La sécurité aérienne, une règle non négociable
La raison de cette décision radicale a rapidement été clarifiée : un steward de l'équipage de cabine est tombé malade et aucun remplaçant n'était disponible à si court préavis. Or, les règles de l'aviation civile sont extrêmement strictes sur ce point.
Le ratio équipage-passagers
La réglementation aérienne internationale impose un nombre minimum de membres d'équipage de cabine (PNC) par rapport au nombre de passagers. Ce ratio est généralement d'un PNC pour 50 sièges passagers, qu'ils soient occupés ou non. Cette mesure vise à garantir une évacuation rapide et sécurisée de l'ensemble des voyageurs en cas d'urgence.
Avec un membre d'équipage en moins, le vol V72579 se retrouvait en infraction avec ces normes de sécurité. La seule solution pour que l'avion puisse décoller était donc de réduire le nombre de passagers pour respecter le ratio autorisé avec le personnel présent.
Une gestion de crise vivement critiquée
Dans un premier temps, la compagnie a fait appel à des volontaires pour quitter l'avion en échange de compensations. Cependant, le nombre de personnes prêtes à renoncer à leur voyage n'a pas été suffisant pour atteindre le quota requis.
Face à cette situation, Volotea a dû désigner elle-même les 22 passagers qui devraient débarquer. Cette sélection forcée a provoqué le mécontentement de nombreux voyageurs, qui ont déploré un manque de clarté et une mauvaise gestion de la part de la compagnie.
« J'imagine qu'ils étaient au courant dès l'embarquement.

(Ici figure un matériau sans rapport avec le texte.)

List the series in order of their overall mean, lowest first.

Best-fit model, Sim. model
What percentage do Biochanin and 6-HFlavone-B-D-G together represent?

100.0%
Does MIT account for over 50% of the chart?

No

Pourquoi nous ont-ils laissés entrer ? » a interrogé Michelle, une passagère citée par le journal L'Essentiel, soulignant le moment mal choisi de l'annonce.
Une autre voyageuse, Gisèle, a exprimé ses doutes quant aux solutions proposées. « J'aurais été prête à le faire, mais je n'étais pas certaine d'avoir une place sur le vol du lendemain. Quid des conditions de logement ? Et rien n’a été proposé pour le repas », a-t-elle témoigné, regrettant une gestion qu'elle qualifie de chaotique. « Tout cela a été très mal géré et ça aurait pu mal tourner », a-t-elle ajouté.

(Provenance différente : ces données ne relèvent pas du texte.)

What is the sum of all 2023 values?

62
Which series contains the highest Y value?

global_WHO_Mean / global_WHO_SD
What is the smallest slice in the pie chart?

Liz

Droits des passagers en cas de refus d'embarquement
En cas de refus d'embarquement (ou "bumping") imposé par une compagnie aérienne dans l'Union Européenne, les passagers ont droit à plusieurs options :
- Le remboursement intégral du billet.
- Un réacheminement vers leur destination finale dans les meilleurs délais.
- Une indemnisation forfaitaire dont le montant varie selon la distance du vol.
Des solutions alternatives pour les voyageurs lésés
Malgré les critiques sur la forme, la compagnie Volotea a respecté ses obligations réglementaires envers les passagers débarqués. Ces derniers se sont vus proposer deux alternatives principales pour pallier ce désagrément.
La première option était un remboursement complet du billet pour ceux qui souhaitaient annuler leur voyage. La seconde consistait à être replacé sur un autre vol à destination de Nice, que ce soit avec Volotea ou une autre compagnie, afin de leur permettre de rejoindre leur destination finale.
L'avion, allégé de ses 22 passagers, a finalement pu décoller de Luxembourg. Il est arrivé à l'aéroport de Nice-Côte d'Azur avec environ une heure de retard sur son horaire initial, concluant une expérience de voyage particulièrement stressante pour toutes les personnes à bord.